To precocity and beyond
SOME young writers arrive so fully formed you wonder in what direction they could possibly grow.
SOME young writers arrive so fully formed you wonder in what direction they could possibly grow.
What shadows your admiration is the fear they will be stunted by their own facility, like child prodigies who slide from promise into oblivion when maturity robs them of their one trick, precocity.
American writer Karen Russell had a story published by The New Yorker when she was 19. Her first collection of short fiction, St Lucy's Home for Girls Raised by Wolves (2006), was welcomed as one of the strongest debuts in recent memory. Last year she made it on to The New Yorker's list of 20 writers under 40 "who capture the inventiveness and the vitality of contemporary American fiction" -- and she had more than a decade to spare.
So Swamplandia!, her first novel, arrives under the heavy burden of anticipation. That it should prove to be as light on its feet, as full of joy even, in the face of the tragedy it relates, is a tribute not to Russell's talent but something deeper: her ability to shut out worldly babble and disappear into her own creation.
The world of Swamplandia! will be familiar to readers of Russell's early collection, and in particular its story Ava Wrestles an Alligator, in which a young girl who living in a threadbare 'gator theme park somewhere in the Florida Everglades narrates her emotional and physical abandonment by a pretty, teenaged older sister, who claims to have been seduced by a ghostly boyfriend.
Over the 300-odd pages of Swamplandia! Russell whips the tale to a novelistic thickness, bringing us an account of one family's collapse in the wake of a mother's death from cancer. The fuller background alters our understanding of the supernatural material from the source story.

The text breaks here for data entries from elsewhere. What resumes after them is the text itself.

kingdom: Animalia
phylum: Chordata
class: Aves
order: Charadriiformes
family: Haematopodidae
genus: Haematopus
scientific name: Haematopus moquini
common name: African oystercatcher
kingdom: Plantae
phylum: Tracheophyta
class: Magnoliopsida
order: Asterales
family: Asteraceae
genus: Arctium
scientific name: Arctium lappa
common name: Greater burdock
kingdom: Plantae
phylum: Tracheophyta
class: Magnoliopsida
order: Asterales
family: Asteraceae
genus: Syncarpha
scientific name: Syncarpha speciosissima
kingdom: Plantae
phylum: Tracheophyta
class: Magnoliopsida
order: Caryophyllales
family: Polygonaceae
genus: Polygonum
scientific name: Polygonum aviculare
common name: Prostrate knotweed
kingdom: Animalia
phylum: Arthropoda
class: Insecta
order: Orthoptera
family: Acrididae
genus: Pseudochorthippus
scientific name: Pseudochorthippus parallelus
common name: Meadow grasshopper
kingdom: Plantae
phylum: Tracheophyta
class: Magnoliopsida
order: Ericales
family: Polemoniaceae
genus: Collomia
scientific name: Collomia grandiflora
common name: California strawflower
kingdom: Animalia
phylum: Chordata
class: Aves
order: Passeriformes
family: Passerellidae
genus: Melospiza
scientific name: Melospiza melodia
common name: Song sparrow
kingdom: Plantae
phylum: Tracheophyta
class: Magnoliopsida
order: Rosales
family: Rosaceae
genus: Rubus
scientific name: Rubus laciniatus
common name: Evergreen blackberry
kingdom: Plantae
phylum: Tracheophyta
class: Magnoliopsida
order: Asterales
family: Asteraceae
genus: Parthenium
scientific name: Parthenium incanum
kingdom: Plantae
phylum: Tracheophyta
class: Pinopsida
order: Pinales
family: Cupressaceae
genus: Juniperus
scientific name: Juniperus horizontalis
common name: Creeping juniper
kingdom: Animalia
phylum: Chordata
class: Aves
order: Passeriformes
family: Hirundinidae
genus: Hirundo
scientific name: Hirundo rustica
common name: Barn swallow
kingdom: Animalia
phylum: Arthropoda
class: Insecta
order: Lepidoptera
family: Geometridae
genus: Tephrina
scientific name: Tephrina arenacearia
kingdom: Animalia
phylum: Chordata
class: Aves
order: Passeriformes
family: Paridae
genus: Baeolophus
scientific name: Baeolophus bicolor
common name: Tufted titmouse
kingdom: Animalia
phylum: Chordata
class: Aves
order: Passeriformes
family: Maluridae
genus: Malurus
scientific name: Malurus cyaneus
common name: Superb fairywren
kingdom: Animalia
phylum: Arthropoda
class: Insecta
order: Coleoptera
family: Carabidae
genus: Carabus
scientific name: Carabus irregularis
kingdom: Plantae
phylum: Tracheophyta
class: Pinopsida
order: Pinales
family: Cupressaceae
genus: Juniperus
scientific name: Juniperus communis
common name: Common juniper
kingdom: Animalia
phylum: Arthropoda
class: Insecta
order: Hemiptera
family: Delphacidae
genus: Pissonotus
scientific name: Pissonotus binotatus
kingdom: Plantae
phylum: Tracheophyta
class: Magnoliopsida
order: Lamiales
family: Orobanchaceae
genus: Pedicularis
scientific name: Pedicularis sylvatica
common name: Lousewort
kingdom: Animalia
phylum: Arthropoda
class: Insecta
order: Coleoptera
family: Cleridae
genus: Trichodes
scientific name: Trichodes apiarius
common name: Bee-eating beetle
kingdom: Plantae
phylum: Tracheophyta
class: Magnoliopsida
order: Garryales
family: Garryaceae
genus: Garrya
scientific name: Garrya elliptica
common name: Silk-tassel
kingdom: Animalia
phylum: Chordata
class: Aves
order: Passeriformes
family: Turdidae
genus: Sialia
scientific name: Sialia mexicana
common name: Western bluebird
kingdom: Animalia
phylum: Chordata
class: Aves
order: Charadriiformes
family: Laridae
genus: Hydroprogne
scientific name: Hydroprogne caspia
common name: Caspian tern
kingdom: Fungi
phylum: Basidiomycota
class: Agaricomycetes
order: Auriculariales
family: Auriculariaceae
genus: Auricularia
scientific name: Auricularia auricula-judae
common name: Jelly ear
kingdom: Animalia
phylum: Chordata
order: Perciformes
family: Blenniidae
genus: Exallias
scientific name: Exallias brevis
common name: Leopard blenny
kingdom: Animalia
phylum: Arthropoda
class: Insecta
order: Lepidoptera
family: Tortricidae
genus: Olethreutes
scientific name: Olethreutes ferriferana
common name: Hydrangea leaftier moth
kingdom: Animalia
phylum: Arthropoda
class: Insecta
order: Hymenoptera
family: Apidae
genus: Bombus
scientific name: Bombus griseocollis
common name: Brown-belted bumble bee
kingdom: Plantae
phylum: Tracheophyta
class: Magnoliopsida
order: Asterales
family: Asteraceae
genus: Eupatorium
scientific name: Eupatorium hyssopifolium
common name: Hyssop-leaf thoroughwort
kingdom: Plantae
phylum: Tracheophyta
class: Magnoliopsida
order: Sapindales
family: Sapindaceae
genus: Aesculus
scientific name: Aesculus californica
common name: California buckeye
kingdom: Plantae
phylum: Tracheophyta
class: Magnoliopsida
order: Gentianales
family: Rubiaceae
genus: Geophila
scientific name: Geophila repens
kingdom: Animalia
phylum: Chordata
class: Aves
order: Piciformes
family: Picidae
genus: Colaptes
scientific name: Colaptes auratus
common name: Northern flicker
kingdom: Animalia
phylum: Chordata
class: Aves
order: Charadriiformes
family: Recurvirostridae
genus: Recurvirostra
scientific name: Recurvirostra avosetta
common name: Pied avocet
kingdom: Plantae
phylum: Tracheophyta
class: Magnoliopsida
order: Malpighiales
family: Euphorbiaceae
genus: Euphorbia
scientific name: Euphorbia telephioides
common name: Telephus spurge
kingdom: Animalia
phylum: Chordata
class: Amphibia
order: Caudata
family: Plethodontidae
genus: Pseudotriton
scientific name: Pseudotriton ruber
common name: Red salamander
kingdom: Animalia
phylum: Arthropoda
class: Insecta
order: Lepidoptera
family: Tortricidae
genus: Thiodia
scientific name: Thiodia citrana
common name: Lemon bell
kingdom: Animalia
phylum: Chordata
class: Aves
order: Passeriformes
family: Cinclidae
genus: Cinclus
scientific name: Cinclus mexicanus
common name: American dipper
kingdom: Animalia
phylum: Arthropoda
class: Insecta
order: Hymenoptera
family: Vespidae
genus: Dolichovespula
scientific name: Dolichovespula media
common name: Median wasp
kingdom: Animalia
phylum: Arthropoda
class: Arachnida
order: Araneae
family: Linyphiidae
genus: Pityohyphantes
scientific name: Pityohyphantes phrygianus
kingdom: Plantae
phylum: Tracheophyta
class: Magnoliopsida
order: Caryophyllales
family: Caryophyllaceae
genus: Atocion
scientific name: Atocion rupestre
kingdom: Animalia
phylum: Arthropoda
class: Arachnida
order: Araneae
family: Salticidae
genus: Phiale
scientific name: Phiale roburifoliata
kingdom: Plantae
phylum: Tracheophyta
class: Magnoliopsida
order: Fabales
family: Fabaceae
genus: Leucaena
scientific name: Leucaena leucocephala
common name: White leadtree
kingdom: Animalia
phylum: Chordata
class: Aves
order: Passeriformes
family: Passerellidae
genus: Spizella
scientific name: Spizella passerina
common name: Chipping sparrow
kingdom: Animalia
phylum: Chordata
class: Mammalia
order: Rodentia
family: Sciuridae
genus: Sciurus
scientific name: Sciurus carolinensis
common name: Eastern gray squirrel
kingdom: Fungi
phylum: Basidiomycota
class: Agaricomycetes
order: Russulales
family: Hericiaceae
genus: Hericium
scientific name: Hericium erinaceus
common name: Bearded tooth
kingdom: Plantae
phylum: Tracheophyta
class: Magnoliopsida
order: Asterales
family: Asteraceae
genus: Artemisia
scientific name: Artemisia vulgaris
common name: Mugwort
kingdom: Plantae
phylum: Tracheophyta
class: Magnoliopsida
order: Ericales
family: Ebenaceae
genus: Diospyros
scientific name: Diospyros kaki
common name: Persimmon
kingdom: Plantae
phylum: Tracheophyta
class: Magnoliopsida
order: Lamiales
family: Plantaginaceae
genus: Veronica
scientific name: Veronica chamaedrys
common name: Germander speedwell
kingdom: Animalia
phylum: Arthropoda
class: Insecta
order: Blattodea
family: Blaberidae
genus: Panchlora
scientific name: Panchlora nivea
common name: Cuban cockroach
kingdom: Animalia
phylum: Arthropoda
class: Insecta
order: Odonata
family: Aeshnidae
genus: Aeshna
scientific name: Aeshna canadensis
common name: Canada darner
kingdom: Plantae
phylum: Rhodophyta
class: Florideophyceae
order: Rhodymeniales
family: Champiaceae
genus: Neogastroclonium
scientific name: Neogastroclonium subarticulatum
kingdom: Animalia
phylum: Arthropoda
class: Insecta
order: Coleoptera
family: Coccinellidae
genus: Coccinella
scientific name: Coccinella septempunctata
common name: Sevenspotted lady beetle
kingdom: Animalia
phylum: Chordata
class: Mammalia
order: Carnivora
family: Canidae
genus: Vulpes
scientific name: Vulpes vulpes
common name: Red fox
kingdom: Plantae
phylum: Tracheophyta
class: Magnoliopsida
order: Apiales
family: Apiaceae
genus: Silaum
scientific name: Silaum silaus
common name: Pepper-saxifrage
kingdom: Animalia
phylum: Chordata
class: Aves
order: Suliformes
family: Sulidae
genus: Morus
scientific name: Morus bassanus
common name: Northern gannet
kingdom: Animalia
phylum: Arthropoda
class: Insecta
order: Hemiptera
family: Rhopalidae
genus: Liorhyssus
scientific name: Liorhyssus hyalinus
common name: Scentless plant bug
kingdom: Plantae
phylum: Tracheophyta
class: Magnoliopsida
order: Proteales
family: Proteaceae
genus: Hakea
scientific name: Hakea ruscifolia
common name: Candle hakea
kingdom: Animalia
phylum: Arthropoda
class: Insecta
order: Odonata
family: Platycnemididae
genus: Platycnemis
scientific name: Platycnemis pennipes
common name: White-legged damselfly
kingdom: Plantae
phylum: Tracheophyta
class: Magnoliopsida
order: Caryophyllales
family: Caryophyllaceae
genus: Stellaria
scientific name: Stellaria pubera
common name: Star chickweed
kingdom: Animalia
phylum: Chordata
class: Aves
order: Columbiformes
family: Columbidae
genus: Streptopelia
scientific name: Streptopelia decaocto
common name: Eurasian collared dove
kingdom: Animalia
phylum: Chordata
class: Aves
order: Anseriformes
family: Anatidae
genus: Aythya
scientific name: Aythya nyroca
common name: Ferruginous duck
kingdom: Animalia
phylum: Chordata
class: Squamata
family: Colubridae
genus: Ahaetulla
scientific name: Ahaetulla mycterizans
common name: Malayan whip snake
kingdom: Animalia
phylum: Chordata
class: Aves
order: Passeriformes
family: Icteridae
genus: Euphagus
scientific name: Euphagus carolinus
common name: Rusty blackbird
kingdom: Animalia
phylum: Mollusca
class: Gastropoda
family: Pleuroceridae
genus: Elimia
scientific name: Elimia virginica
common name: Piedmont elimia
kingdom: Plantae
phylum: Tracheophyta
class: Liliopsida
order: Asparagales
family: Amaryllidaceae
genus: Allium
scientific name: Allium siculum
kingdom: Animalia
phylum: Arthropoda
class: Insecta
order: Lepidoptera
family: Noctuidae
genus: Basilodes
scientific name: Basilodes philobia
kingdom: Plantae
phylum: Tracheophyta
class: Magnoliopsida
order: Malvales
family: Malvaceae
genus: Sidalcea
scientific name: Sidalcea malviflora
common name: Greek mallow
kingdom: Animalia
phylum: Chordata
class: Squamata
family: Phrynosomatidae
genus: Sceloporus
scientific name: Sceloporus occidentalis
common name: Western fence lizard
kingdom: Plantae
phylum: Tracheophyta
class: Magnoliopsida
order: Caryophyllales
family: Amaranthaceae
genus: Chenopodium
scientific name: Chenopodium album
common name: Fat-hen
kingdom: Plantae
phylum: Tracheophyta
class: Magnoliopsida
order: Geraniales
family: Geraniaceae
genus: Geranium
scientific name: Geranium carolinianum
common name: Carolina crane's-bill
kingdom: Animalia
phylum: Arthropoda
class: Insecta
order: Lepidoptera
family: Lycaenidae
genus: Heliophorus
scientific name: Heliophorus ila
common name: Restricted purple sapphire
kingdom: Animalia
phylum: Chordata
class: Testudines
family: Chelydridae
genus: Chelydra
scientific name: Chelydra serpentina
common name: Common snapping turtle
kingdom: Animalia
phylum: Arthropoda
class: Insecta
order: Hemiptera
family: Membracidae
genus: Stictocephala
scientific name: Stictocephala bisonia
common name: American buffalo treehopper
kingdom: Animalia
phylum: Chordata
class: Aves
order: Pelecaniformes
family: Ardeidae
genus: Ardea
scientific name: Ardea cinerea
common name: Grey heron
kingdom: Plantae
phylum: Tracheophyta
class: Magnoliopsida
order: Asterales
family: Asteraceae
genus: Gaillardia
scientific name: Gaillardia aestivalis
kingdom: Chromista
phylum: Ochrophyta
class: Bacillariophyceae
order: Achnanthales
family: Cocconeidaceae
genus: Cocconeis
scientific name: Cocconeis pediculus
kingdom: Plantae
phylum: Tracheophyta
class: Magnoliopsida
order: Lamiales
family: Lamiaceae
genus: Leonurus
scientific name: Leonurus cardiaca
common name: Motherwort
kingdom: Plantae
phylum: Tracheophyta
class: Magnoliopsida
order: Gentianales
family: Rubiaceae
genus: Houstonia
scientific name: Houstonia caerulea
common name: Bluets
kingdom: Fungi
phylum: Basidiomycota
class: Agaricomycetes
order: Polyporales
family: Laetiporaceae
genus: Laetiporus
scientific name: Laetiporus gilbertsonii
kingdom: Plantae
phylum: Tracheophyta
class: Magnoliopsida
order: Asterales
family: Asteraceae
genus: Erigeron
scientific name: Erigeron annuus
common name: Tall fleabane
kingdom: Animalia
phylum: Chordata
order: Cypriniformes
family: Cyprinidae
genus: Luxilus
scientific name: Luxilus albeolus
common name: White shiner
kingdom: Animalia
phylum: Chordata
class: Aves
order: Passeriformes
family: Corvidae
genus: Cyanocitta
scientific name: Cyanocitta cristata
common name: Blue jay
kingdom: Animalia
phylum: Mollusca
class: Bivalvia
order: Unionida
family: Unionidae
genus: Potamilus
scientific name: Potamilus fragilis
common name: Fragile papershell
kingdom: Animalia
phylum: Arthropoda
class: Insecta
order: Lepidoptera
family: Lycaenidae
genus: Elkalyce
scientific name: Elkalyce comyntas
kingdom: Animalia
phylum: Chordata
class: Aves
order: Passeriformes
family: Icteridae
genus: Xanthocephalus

The original's lurid weirdness is partly buried beneath layers of mundane domestic detail.
Ava, our main narrator, is 13 when we meet her: a bright, vivid child in thrall to her family's self-mythologising (her father has invented a history for the family -- right down to their surname, Bigtree, borrowed from an historical Indian chief -- to satisfy the tourists who ferry out to their island in search of native exotica).
She takes it for granted that her father will revive the family fortunes after her mother's death. But Hilola Bigtree was Swamplandia's star attraction -- each night she dived from a board into a pond filled with alligators, calmly swimming through them to shore to the audience's clenched dismay -- and with her absence the crowds have dissolved. Young Ava cannot or will not appreciate that her father has been broken by his loss, that the outlandish schemes he proposes to bring visitors back are evidence of grief unmoored.
Ava's siblings are pitched further forward, both in their adult understanding and their ability to act independently in the light of this knowledge. Kiwi is 17 and chafing against his island confinement. He lights for the mainland in an effort to earn enough money to keep the family out of debt, only to find himself in a low-wage job at the Bigtree's local competitor, a vile and soulless theme park called the World of Darkness.
Oceola is 16, attractive, otherworldy; her sexuality the hinge on which a shaky sanity swings. She uses an old manual for spiritualists and a ouija board to try to contact her mother. Instead she meets dead men -- boyfriends, she calls them -- who lure her into the swamp for nightly trysts. It is the last of these with whom she falls in love, a dredge operator, a handsome young man who died in the nearby swamp during the height of the Depression. Her decision to elope with his ghost drives Ava to leave the island in pursuit, an underworld odyssey that brings the narrative to its fraught conclusion.
Swamplandia! unfolds at a halfway point between dreary reality and sheer fantasy. We are never sure if the oddities Ava describes are an accurate rendering of the world or an immature effort to fill in the blanks.
Russell's language is anything but childish, however. A born stylist, she yokes together unlikely registers with the insouciance of Hilola diving in the gator-filled dam. Lyrical melancholy and low wit, inspired flights and and scatalogical swoops fill the same sentence, just as the exquisite and ageless verdancy of the Everglades is marred by the contemporary ugliness of a culture of consumption and exploitation. No emerging American writer aside from Wells Tower can make these unlikely marriages work. And few writers anywhere could so beautifully turn a family's daily occupations into sacred acts:
Each night he burned our garbage in a ditch behind the coop. This was one of the last Bigtree routines to go . . . Columns of thick smoke rose from the chicken coop like rainfall reversing itself, spraying up into the cumulus puffs in the night sky. From the kitchen windows, I would watch the Chief build his midweek pyre: leftovers and little bones and milk cartons, eggshells and newspapers, a grab-bag of detritus. Whatever we couldn't use or sell before nightfall, our chieftan struck a match against and sent it to the stars.
Geordie Williamson is The Australian's chief literary critic.